Chapter 17 #3

He hits play on a Guns N’ Roses album. Whistles arise when sharp guitar riffs pour out of the speakers as “Welcome to the Jungle” begins to play. He grabs Caleb by the hand and pulls him out the door, strutting through the smoke that curls around their ankles.

Once he starts, it’s impossible to stop. He’s shameless, Magic Mike dancing in front of the twins as “sha-n-n-n-n-n-n-n-n knees, knees” echoes around the room. Peals of laughter and wolf whistles erupt from the crowd, Bailey and Alexei running up to stuff dollar bills into his waistband.

The second chorus hits, and he plops down on Thea’s lap, grinding with a self-satisfied smirk. Bailey is beside herself, rolling on the floor with tears streaming down her face.

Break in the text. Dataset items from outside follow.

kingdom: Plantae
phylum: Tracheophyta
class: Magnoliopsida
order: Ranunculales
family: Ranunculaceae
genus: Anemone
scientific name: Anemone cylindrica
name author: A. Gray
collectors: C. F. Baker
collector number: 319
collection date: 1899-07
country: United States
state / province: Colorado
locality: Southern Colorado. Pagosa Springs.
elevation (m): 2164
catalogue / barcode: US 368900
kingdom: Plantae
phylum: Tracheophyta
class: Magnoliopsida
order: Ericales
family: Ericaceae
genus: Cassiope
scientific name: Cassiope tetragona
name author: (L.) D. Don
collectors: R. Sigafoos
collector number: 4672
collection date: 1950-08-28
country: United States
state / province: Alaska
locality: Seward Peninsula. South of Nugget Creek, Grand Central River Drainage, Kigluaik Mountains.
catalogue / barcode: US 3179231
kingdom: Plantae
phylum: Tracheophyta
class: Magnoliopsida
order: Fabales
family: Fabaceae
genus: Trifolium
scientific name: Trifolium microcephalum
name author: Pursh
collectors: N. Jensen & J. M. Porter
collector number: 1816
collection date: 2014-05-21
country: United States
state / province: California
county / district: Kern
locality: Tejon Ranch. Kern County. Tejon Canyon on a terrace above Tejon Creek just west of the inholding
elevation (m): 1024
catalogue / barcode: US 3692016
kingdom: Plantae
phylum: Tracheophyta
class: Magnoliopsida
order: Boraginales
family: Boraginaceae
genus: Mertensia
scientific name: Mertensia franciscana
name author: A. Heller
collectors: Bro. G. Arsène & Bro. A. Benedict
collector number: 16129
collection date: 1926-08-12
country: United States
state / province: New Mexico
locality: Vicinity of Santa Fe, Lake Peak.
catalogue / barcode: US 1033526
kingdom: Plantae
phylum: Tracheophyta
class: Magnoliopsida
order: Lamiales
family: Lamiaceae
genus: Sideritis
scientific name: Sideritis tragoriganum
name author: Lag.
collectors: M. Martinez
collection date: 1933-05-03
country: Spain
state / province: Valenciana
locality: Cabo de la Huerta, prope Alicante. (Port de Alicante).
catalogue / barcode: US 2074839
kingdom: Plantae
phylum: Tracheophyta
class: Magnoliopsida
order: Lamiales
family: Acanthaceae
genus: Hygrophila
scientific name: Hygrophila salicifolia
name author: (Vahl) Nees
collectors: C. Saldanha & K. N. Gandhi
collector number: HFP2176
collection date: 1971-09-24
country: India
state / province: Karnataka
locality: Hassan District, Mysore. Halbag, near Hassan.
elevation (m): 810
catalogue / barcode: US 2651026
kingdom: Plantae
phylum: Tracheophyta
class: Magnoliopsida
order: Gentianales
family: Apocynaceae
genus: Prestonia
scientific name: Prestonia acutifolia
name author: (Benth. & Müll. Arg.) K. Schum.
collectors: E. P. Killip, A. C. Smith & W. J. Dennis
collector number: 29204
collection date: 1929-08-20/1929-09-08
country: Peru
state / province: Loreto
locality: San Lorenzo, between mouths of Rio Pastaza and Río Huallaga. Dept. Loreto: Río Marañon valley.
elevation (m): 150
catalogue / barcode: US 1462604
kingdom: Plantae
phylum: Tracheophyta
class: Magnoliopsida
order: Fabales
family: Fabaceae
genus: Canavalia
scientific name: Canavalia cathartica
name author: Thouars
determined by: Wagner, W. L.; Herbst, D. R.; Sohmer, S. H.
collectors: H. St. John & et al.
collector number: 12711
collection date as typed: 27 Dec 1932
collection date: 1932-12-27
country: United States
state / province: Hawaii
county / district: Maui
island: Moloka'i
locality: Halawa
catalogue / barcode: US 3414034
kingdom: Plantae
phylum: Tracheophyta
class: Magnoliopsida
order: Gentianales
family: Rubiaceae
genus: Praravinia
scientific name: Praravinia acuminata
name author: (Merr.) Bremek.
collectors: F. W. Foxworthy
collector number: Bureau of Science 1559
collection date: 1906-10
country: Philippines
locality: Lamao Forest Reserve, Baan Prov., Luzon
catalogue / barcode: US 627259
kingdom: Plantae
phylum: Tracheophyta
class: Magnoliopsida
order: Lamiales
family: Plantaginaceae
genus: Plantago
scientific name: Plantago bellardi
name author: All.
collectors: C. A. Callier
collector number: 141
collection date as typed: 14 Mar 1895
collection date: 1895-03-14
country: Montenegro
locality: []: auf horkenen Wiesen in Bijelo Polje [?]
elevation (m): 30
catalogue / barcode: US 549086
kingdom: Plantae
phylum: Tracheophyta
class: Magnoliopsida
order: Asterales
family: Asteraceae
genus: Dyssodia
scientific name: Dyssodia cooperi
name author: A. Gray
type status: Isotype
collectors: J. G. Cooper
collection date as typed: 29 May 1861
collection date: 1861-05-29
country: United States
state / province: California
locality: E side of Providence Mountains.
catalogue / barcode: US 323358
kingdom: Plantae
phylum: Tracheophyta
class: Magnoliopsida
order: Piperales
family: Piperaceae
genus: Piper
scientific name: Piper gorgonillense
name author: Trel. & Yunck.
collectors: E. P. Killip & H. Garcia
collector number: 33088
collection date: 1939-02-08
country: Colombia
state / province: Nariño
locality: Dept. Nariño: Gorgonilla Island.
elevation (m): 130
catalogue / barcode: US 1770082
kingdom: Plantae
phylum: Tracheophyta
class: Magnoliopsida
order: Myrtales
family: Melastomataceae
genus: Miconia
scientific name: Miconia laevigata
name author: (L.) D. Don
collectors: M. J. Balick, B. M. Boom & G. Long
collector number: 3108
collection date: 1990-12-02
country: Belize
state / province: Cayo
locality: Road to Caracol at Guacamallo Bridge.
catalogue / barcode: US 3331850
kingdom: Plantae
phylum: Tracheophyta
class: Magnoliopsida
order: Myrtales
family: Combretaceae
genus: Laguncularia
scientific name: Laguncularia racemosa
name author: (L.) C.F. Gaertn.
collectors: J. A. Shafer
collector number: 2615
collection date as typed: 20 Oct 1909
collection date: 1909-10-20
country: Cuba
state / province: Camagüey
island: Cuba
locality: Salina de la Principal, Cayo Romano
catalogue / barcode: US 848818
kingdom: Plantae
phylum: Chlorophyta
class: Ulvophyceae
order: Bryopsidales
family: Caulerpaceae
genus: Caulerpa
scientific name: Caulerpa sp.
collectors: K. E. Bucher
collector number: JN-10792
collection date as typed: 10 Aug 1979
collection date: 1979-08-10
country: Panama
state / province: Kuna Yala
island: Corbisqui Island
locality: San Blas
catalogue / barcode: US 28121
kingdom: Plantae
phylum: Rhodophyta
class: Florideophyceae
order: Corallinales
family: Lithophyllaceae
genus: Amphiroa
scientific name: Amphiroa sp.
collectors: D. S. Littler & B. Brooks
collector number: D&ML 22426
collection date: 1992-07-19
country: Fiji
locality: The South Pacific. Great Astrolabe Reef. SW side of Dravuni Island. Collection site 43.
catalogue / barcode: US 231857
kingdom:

“I’m too gay for this!” Thea’s shriek is so piercing that it may generate seismic activity and cause global tsunamis. “Oh my god, I’m gonna hurl.” She shoves him off with an ungodly strength and Asher is going to lose his entire mind laughing.

When he gets to his knees, his eyes flick upward and lock with Caleb’s, still clad in skimpy little booty shorts, a sheen of sweat and Kahlúa across his forehead, his jaw a little slack. He stares at Asher like he’s hung the goddamn moon.

Later, when the last remaining stragglers have either passed out or crawled back to their rooms with glitter and confetti in their hair, Asher darts down the hall to Caleb’s room, where, when he pushes the door open, Caleb is already waiting.

Caleb seeks purchase in the hem of Asher’s hastily shrugged on shirt, his fingers curling around his hip and pressing warmth into the skin as Asher’s fingers dance up Caleb’s shoulders, wrap around his neck, and drag him impossibly closer.

They don’t stop kissing through it all—their drunken waltz, the reverberation of Caleb's low chuckle when Asher whines for more, the inhale that catches in Asher's throat when Caleb sucks a bruise onto his collarbone, or when Asher hip-checks the door shut.

Through the glass, the city is alive—gleaming bridges, sloping roofs of high-rise building capped with pinpricks of red, thousands of glittering, golden squares for as far as the eye can see. If only there is some way he gets to have all of this: this view and these people, this dream and this man.

LOS ANGELES, CALIFORNIA

Asher drums his fingers on the outer shell of the helmet jiggling up and down on his lap.

Early yesterday morning, he’d flown home from Sacramento to Los Angeles. Now he waits, straddling his motorcycle outside LAX, wishing they could’ve taken a flight together, and thinking about how stupid it is that he can’t even head to the arrival hall to pick Caleb up.

It’s ridiculous that, even on holidays and days off, they have to keep up the charade.

Here, away from the lights and cameras, being seen together will raise speculation, and the chairman won’t have that.

He appreciates the point of kayfabe—to make each storyline as real and immersive as possible—but in this day and age, when it’s no secret that wrestling is performance art, it seems like an unnecessarily strict rule.

Asher wants to forge a name for himself, make waves in the business, and be remembered for his skills and wins, not just as a checkmark based on the color of his skin or who he loves.

He wants to be with Caleb without shame or the threat of losing everything he’s worked his ass off for.

But perhaps he isn’t allowed to ask for anything.

Perhaps he is supposed to bow his head and be grateful for every meager scrap the company tosses his way, and leave it at that.

Here's a crumb: three days alone with Caleb, hiding. It’s not much, but he’ll take it. He’ll take anything, grasping at whatever moments they can steal back for themselves. Three days later, they’ll fake it for the airwaves again.

The familiar tap tap tap of sneakers against asphalt alerts him to Caleb’s arrival. Tugging his helmet on, he watches Caleb dart across the street with a backpack in tow, baseball cap pulled down low. Sunlight glints off the aviator sunglasses perched on his nose.

Grinding to a halt, Caleb glares at the motorcycle.

“Oh, no way in hell. Not again.”

“Don’t be rude. Sephiroth has feelings.”

“What the fuck is a Sephiroth?”

“He’s—never mind. Hop on.”

“Over my dead body.”

“Don’t be so dramatic. You’re still alive, aren’t you?”

“Barely,” Caleb hisses. He hikes his bag further up his shoulders and continues down the road. “I’m walking.”

Asher follows behind, doing an awkward waddle with the bike still straddled between his legs. “It’s a three-hour walk.”

“Fine. Uber it is.”

Asher glares at Caleb’s back. “This is not as funny as the movies make it seem.”

“Aw, you poor thing.”

“Think of how good you’ll feel against my ass.”

Caleb stills.

“You know, roads in LA are notoriously bumpy . . .”

Caleb audibly exhales before stomping back. He grabs the helmet dangling from Asher’s outstretched hand and swings a leg over the seat. “You’re a menace and I hate you,” he tells Asher.

“Tell me something I don’t already know.”